* _TEXTO DE LECTURA_

########################################

Infancia deportiva

No me quejo: tuve una infancia feliz.

El único problema era que no siempre respondí a las expectativas de mi padre. Ojo, no porque haya sido mal chico o poco estudioso, nada que ver. En realidad fui una monada en todo lo referido a conducta y calificaciones; pero eso sí, un nerd en toda regla, aunque con nada que no se pudiera componer sobre la marcha. Excepción hecha de los gruesos lentes de miope y una timidez galopante que trastabillaba constantemente con la alta competitividad de un colegio solo para varones, por lo demás tuve una infancia normal, activa y con amigos… tan nerds como yo.

El principal desencuentro con mi padre, lo significó el deporte: para mí, una muy dinámica actividad que dejaba al descubierto mis verdaderas cualidades para otras ocupaciones. Además, contaba con el agravante genealógico de que él alguna vez había sido un muy reputado shortstop de la selección de béisbol del estado en su juventud, además de insigne jugador de softball en sus años maduros, en los equipos de la industria petrolera.

Difícil handicap para superar, demasiado cuesta arriba para mí. Más todavía cuando, además de la miopía felizmente creciente, se añadían a mi historial genético una lastimosa biomecánica y una torpe motricidad que no eran exactamente las más idóneas para desempeñar con solvencia alguna posición en ese deporte. Bueno, en ningún deporte.

Primeramente, hice todo lo que pude por desempeñar algún papel, aunque fuera discreto, en mis tímidos intentos por participar en el deporte colegial, donde invariablemente se cumplía conmigo el axioma de dos variables: a) no me escogía ningún equipo; b) si me escogían, irremisiblemente era condenado a la banca. Pero no me quejo, hice muy buenos amigos… en la banca.

########################################

* _INSTRUCCIONES_
Prosigue el relato de arriba sobre la infancia deportiva a partir de su última oración.

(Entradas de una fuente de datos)

########################################

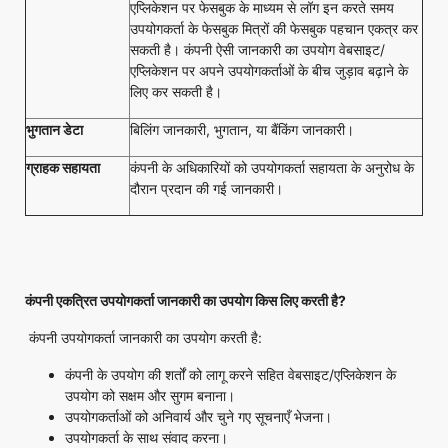
एप्लिकेशन पर फेसबुक के माध्यम से लॉग इन करते समय
उपयोगकर्ता के फेसबुक मित्रों की फेसबुक पहचान एकत्र कर
सकती है। कंपनी ऐसी जानकारी का उपयोग वेबसाइट/
एप्लिकेशन पर अपने उपयोगकर्ताओं के बीच जुड़ाव बढ़ाने के
लिए कर सकती है।
भुगतान डेटा
बिलिंग जानकारी, भुगतान, या बैंकिंग जानकारी।
ग्राहक सहायता
कंपनी के अधिकारियों को उपयोगकर्ता सहायता के अनुरोध के
दौरान प्रदान की गई जानकारी।
कंपनी एकत्रित उपयोगकर्ता जानकारी का उपयोग किस लिए करती है
?
कंपनी उपयोगकर्ता जानकारी का उपयोग करती है:
कंपनी के उपयोग की शर्तों को लागू करने सहित वेबसाइट/एप्लिकेशन के
उपयोग को सक्षम और सुगम बनाना।
उपयोगकर्ताओं को अनिवार्य और चुने गए सूचनाएँ भेजना।
उपयोगकर्ता के साथ संवाद करना।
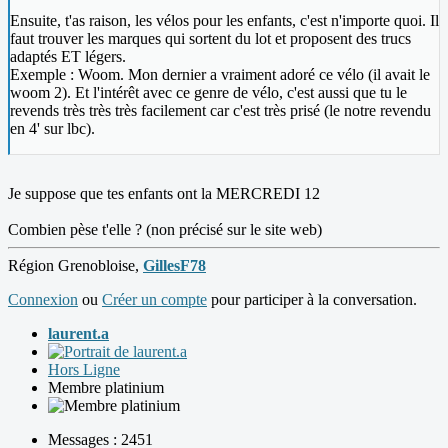
Ensuite, t'as raison, les vélos pour les enfants, c'est n'importe quoi. Il
faut trouver les marques qui sortent du lot et proposent des trucs
adaptés ET légers.
Exemple : Woom. Mon dernier a vraiment adoré ce vélo (il avait le
woom 2). Et l'intérêt avec ce genre de vélo, c'est aussi que tu le
revends très très très facilement car c'est très prisé (le notre revendu
en 4' sur lbc).
Je suppose que tes enfants ont la MERCREDI 12
Combien pèse t'elle ? (non précisé sur le site web)
Région Grenobloise,
GillesF78
Connexion
ou
Créer un compte
pour participer à la conversation.
laurent.a
Hors Ligne
Membre platinium
Messages : 2451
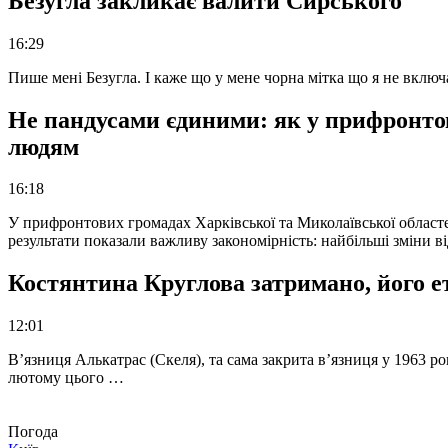
Безугла закликає валити Сирського
16:29
Пише мені Безугла. І каже що у мене чорна мітка що я не вкл
Не пандусами єдиними: як у прифронто
людям
16:18
У прифронтових громадах Харківської та Миколаївської областе
результати показали важливу закономірність: найбільші зміни в
Костянтина Круглова затримано, його е
12:01
В’язниця Алькатрас (Скеля), та сама закрита в’язниця у 1963 р
лютому цього …
Погода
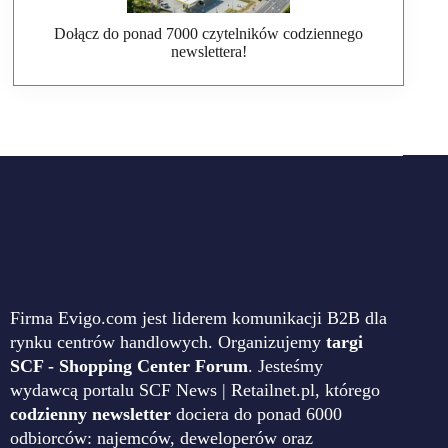
Dołącz do ponad 7000 czytelników codziennego
newslettera!
Firma Evigo.com jest liderem komunikacji B2B dla
rynku centrów handlowych. Organizujemy
targi
SCF - Shopping Center Forum
. Jesteśmy
wydawcą portalu SCF News | Retailnet.pl, którego
codzienny newsletter
dociera do ponad 6000
odbiorców: najemców, deweloperów oraz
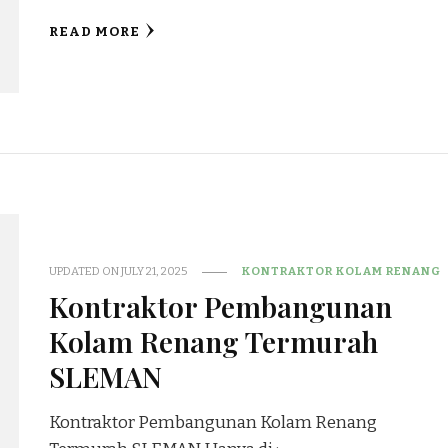
READ MORE
UPDATED ON
JULY 21, 2025
KONTRAKTOR KOLAM RENANG
Kontraktor Pembangunan
Kolam Renang Termurah
SLEMAN
Kontraktor Pembangunan Kolam Renang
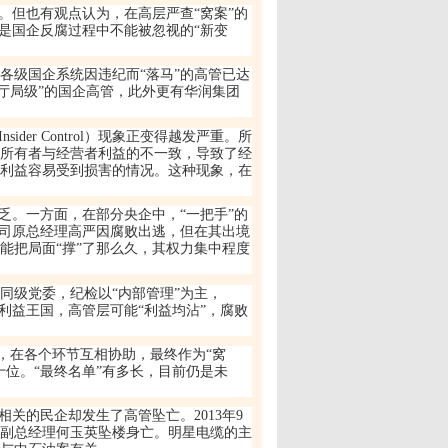
。但也有观点认为，在高层严查
“
窝案
”
的
是国企反腐过程中不能被忽视的
“
新变
各级国企系统因违纪而
“
落马
”
的高管已达
厅局级
”
的国企高管，此外更有华润集团
Insider Control
）现象正变得越发严重。所
所有者与经营者利益的不一致，导致了经
利益容易受到损害的情况。这种现象，在
乏。一方面，在部分央企中，
“
一把手
”
的
司原总经理高严因腐败出逃，但在其出境
能把局面
“
撑
”
了那么久，其权力集中程度
同级党委，纪检以
“
内部管理
”
为主，
利益王国，高管层可能
“
利益均沾
”
，腐败
，在各个环节互相协助，最终作为
“
窝
十位。
“
最终名单
”
有多长，目前仍是未
相关的民企却发生了高管坠亡。
2013
年
9
副总经理何玉英坠楼身亡。明星电缆的主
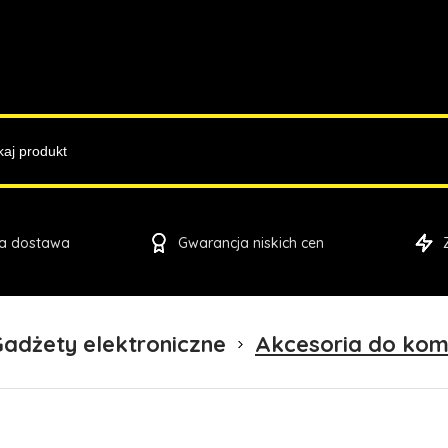
a dostawa
Gwarancja niskich cen
adżety elektroniczne
Akcesoria do ko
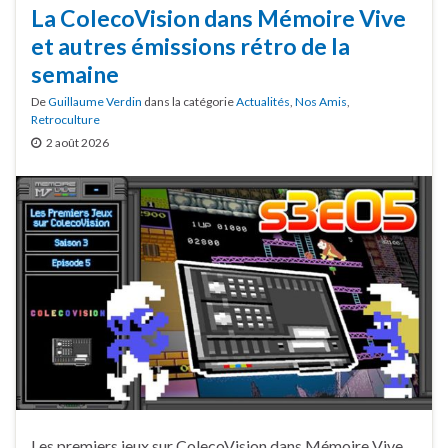
La ColecoVision dans Mémoire Vive
et autres émissions rétro de la
semaine
De
Guillaume Verdin
dans la catégorie
Actualités
,
Nos Amis
,
Retroculture
2 août 2026
Les premiers jeux sur ColecoVision dans Mémoire Vive,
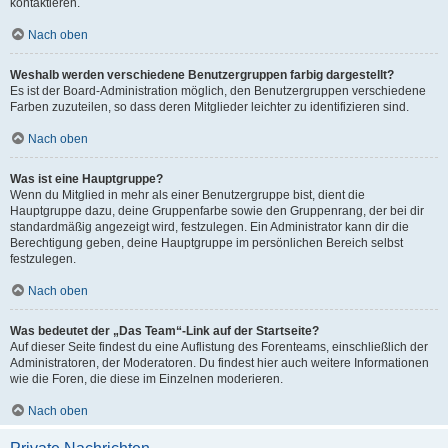
kontaktieren.
Nach oben
Weshalb werden verschiedene Benutzergruppen farbig dargestellt?
Es ist der Board-Administration möglich, den Benutzergruppen verschiedene
Farben zuzuteilen, so dass deren Mitglieder leichter zu identifizieren sind.
Nach oben
Was ist eine Hauptgruppe?
Wenn du Mitglied in mehr als einer Benutzergruppe bist, dient die
Hauptgruppe dazu, deine Gruppenfarbe sowie den Gruppenrang, der bei dir
standardmäßig angezeigt wird, festzulegen. Ein Administrator kann dir die
Berechtigung geben, deine Hauptgruppe im persönlichen Bereich selbst
festzulegen.
Nach oben
Was bedeutet der „Das Team“-Link auf der Startseite?
Auf dieser Seite findest du eine Auflistung des Forenteams, einschließlich der
Administratoren, der Moderatoren. Du findest hier auch weitere Informationen
wie die Foren, die diese im Einzelnen moderieren.
Nach oben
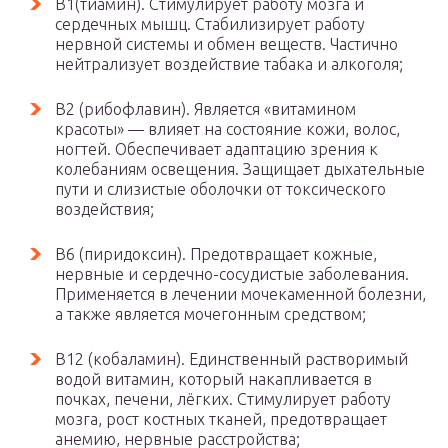
В1(тиамин). Стимулирует работу мозга и
сердечных мышц. Стабилизирует работу
нервной системы и обмен веществ. Частично
нейтрализует воздействие табака и алкоголя;
В2 (рибофлавин). Является «витамином
красоты» — влияет на состояние кожи, волос,
ногтей. Обеспечивает адаптацию зрения к
колебаниям освещения. Защищает дыхательные
пути и слизистые оболочки от токсического
воздействия;
В6 (пиридоксин). Предотвращает кожные,
нервные и сердечно-сосудистые заболевания.
Применяется в лечении мочекаменной болезни,
а также является мочегонным средством;
В12 (кобаламин). Единственный растворимый
водой витамин, который накапливается в
почках, печени, лёгких. Стимулирует работу
мозга, рост костных тканей, предотвращает
анемию, нервные расстройства;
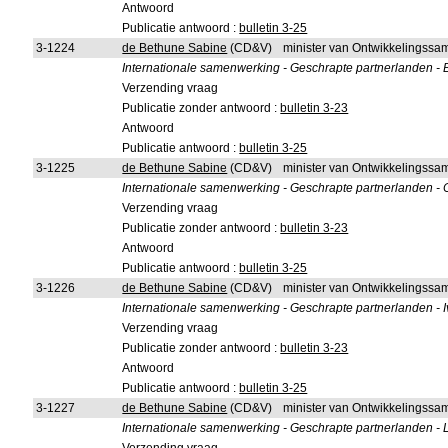
Antwoord
Publicatie antwoord :
bulletin 3-25
3-1224
de Bethune Sabine
(CD&V)
minister van Ontwikkelingss
Internationale samenwerking - Geschrapte partnerlanden -
Verzending vraag
Publicatie zonder antwoord :
bulletin 3-23
Antwoord
Publicatie antwoord :
bulletin 3-25
3-1225
de Bethune Sabine
(CD&V)
minister van Ontwikkelingss
Internationale samenwerking - Geschrapte partnerlanden -
Verzending vraag
Publicatie zonder antwoord :
bulletin 3-23
Antwoord
Publicatie antwoord :
bulletin 3-25
3-1226
de Bethune Sabine
(CD&V)
minister van Ontwikkelingss
Internationale samenwerking - Geschrapte partnerlanden - I
Verzending vraag
Publicatie zonder antwoord :
bulletin 3-23
Antwoord
Publicatie antwoord :
bulletin 3-25
3-1227
de Bethune Sabine
(CD&V)
minister van Ontwikkelingss
Internationale samenwerking - Geschrapte partnerlanden -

########################################

* _RESPUESTA_
Además, no podía ser de otra manera: el catolicismo y el fútbol eran los objetos de culto en un colegio de curas españoles e italianos, hasta el punto que en las inauguraciones de los mundiales de fútbol daban libres las dos últimas horas de clase para que los muchachos disfrutaran del espectáculo, algo impensable en horarios convencionales y solo visto el día del santo del colegio, las jornadas misioneras, o en la hora de misa de los viernes. Resumiendo: no jugar fútbol era casi pecado de apostasía, sintiendo a nuestras espaldas el abismo de fuego del infierno consumiendo a las almas condenadas.

Y empeñados como estábamos en rendir culto al deporte rey, los dos recesos de primaria y secundaria eran dedicados a la persecución implacable de un balón por parte de turbas sin orden ni concierto, donde abundaban los gritos, las patadas y mentadas de madre, en medio de un caos sumamente beneficioso y propicio para meter goles en fuera de juego, con la mano, o pasada la hora. Aunque me involucré en aquellos salvajes encuentros más como espectador al fondo de la cancha que como participante en el multitudinario desorden, de vez en cuando un balón solitario era la excusa para dar un patadón sin destino, así como para no perder la costumbre.

También era divertido ver las demostraciones de algunos curas, que se animaban a participar en el anárquico juego, pero al costo de sufrir las consecuencias de una especie de precoz sicariato o ajuste de cuentas infantil, en la forma de una zancadilla, las más, o una patada franca en salva sea la parte, las muchas, que dejaban al pobre hombre de Dios doblado en el piso y pidiendo la extremaunción, cuando no la excomunión del endemoniado perpetrador.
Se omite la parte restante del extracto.